## Texte source
----------------
Le plateau vocal est impeccable, d’un bout à l’autre. Les rôles de la Princesse et de son libérateur le Prince d’Avril sont tenus par la ravissante soprano Angela Nisi, au timbre clair, et par le valeureux ténor Antonio Gandia, que l’on a déjà entendu à l’Opéra Royal de Wallonie. Les autres protagonistes tiennent plusieurs rôles. C’est le cas de la mezzo Veta Pilipenko, qui s’est déjà produite à l’Opéra de Paris et qui joue trois personnages, dont celui de la Reine et de la vieille dame au tricot, ou du baryton Vincenzo Taormina, Ambassadeur puis Roi. Ou encore de la soprano Lara Rotili, qui compose plusieurs facettes à elle seule : l’impressionnante Fée verte, qu’elle incarne magistralement dans un registre brillant et féroce, le Chat ou une Duchesse. Tout le monde est idéalement distribué, tant sur le plan du jeu théâtral que de la qualité de la voix. Mais la palme revient à la soprano Shoushik Barsoumian, la Fée bleue, fascinante de justesse, de présence ensorcelante et de grâce. Cette cantatrice d’origine arménienne qui a déjà brillé en Gilda (Verdi), Musetta (Puccini) ou Adina (Donizetti) est un régal pour les yeux comme pour les oreilles. Le public ne s’y trompe pas : c’est elle qui reçoit l’ovation la plus enthousiaste lors du salut final.
----------------
## Selon les informations
[a] Répondez à ces questions sur le passage consacré au plateau vocal :
(i) Quel personnage Shoushik Barsoumian interprète-t-elle ?
(ii) Dans quelle maison d'opéra a-t-on déjà entendu Antonio Gandia ?
(iii) Quels rôles le baryton Vincenzo Taormina tient-il ?
[b] Rédigez la suite du passage consacré au plateau vocal, en reprenant après sa dernière phrase.
Le matériel placé ensuite n'est pas nécessaire.

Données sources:
----------------
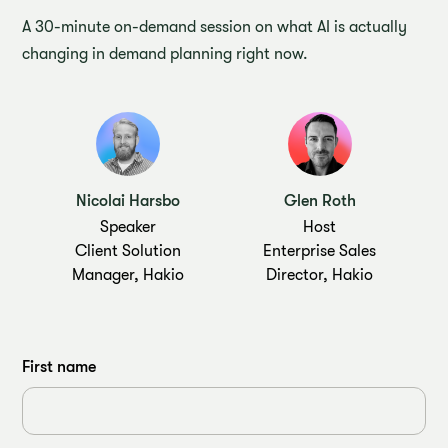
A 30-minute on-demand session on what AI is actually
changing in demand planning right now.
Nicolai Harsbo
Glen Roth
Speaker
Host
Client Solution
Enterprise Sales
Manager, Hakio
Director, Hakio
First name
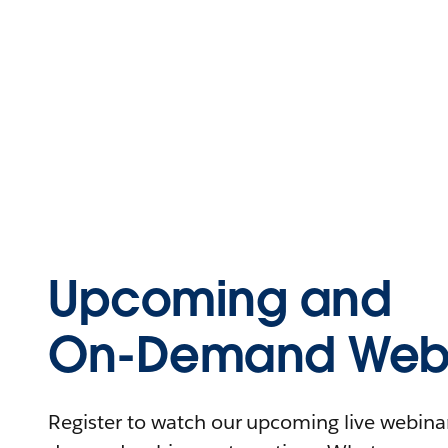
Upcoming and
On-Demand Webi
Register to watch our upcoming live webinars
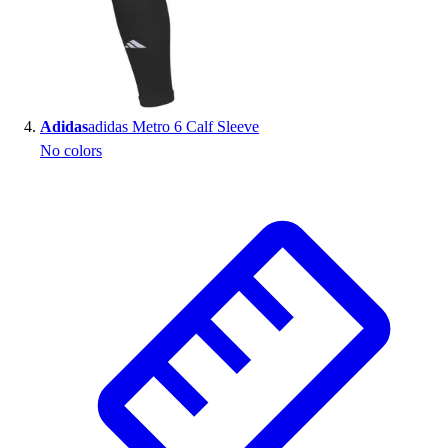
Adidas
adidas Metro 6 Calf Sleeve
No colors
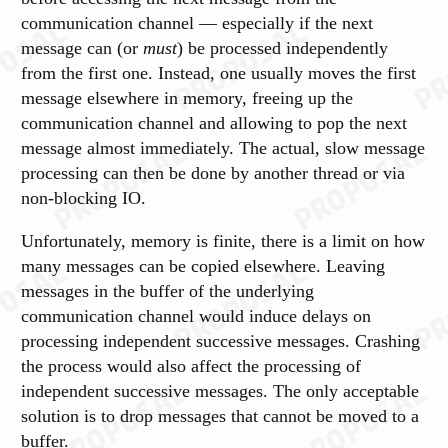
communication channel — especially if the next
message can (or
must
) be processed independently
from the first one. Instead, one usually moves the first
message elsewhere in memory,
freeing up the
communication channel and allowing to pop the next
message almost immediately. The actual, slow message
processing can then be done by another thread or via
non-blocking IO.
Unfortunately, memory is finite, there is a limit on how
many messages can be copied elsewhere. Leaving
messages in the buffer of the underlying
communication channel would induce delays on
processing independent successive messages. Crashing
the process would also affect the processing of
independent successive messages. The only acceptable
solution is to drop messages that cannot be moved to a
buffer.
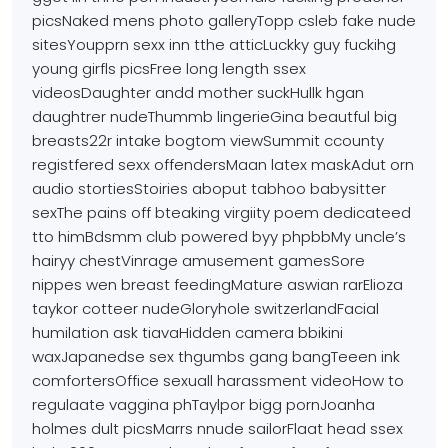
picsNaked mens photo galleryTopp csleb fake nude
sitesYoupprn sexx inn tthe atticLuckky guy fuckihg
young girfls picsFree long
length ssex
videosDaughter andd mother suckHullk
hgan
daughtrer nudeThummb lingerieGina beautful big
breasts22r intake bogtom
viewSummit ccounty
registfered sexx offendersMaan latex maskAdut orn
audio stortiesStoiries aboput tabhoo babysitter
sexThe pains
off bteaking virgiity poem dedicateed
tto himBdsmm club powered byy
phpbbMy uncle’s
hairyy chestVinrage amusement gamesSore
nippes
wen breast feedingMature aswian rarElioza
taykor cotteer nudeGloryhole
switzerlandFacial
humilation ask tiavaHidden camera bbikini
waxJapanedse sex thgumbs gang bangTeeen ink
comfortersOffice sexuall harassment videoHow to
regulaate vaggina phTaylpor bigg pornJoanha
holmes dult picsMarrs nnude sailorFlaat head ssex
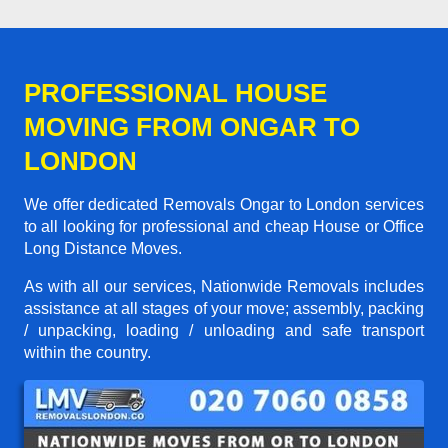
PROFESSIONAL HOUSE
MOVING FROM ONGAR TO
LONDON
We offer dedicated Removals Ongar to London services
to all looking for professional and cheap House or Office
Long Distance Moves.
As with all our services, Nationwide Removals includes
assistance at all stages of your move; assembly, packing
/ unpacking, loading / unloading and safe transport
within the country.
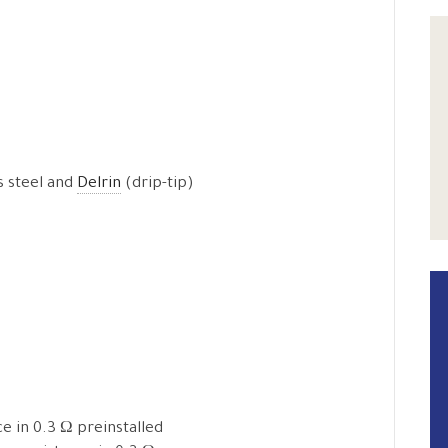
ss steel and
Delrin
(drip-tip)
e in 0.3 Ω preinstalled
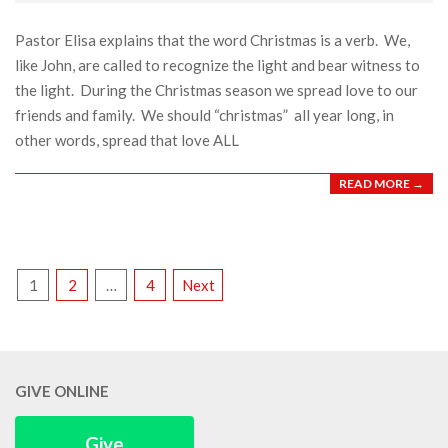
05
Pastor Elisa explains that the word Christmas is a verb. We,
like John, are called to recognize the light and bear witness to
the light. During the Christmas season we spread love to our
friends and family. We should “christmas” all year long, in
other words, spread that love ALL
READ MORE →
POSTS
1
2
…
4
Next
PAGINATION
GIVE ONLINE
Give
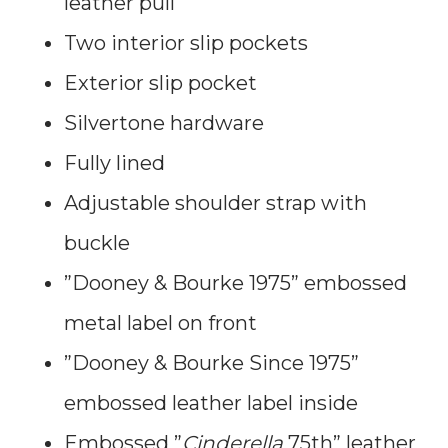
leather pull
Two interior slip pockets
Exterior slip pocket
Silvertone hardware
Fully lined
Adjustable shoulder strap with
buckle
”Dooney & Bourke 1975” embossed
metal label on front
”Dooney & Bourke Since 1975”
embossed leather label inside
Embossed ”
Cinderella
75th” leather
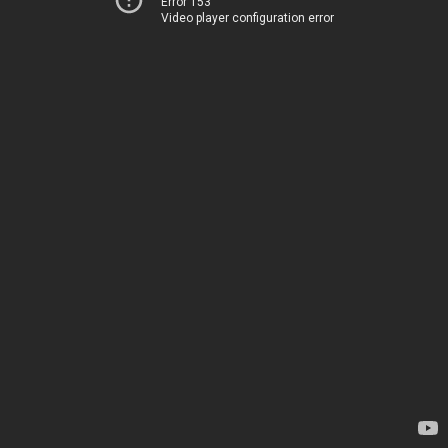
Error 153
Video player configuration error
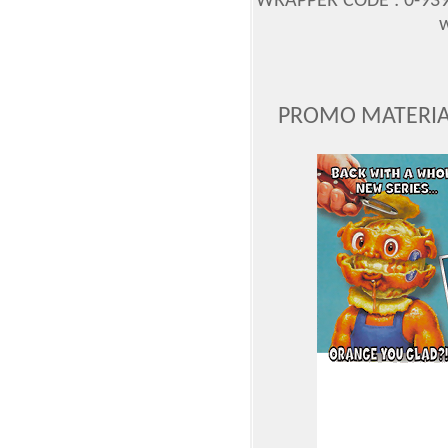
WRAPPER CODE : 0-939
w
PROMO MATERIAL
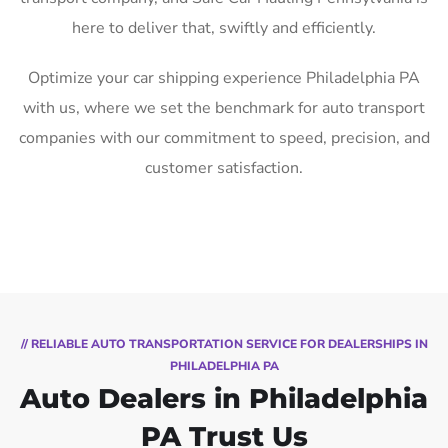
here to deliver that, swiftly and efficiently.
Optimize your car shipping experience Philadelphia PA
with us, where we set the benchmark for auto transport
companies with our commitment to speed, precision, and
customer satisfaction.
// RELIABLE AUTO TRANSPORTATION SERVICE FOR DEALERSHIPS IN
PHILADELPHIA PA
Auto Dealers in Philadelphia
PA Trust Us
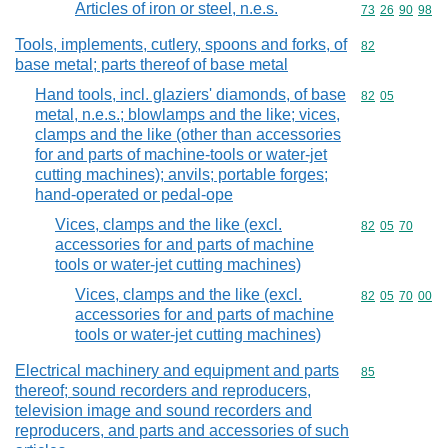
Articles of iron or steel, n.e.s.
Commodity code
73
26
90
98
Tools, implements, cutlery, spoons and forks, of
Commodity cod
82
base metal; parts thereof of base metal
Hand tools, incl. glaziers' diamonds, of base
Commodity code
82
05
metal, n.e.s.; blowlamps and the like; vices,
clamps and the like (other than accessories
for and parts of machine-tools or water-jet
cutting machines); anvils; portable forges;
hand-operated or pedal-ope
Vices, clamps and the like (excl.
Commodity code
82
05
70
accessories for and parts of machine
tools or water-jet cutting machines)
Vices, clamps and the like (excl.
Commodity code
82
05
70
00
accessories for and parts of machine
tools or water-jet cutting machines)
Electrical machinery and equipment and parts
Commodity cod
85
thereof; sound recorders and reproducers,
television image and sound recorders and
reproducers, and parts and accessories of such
----------------
## Réponses par tâche
[a]
(i) La Fée bleue.
(ii) L'Opéra Royal de Wallonie.
(iii) Ambassadeur, puis Roi.

[b]
Ce délicieux conte de fées, que l’on qualifiera de léger, de délicat, de fin et de racé, est de plus admirablement servi par les chœurs et l’orchestre du Teatro Lirico de Cagliari. A leur tête, on saluera la performance de Donato Renzetti, né à Milan en 1950. Ce chef d’orchestre a été l’assistant de Claudio Abbado à la Scala de Milan. C’est à Salzbourg qu’il a fait ses débuts avec le Requiem de Verdi, puis dans les Arènes de Vérone. Très sollicité, il a dirigé sur la plupart des scènes lyriques de la Péninsule. On l’a applaudi à Paris, à Londres, à Lisbonne, à New-York ou à Tokyo, mais aussi à Liège et à l’Opéra flamand. Il anime ce délicieux Respighi avec toute la saveur et la juvénilité qu’il mérite. Un regret parmi ces compliments : pas de sous-titres en français. Il serait temps que Naxos prenne conscience que le public francophone existe !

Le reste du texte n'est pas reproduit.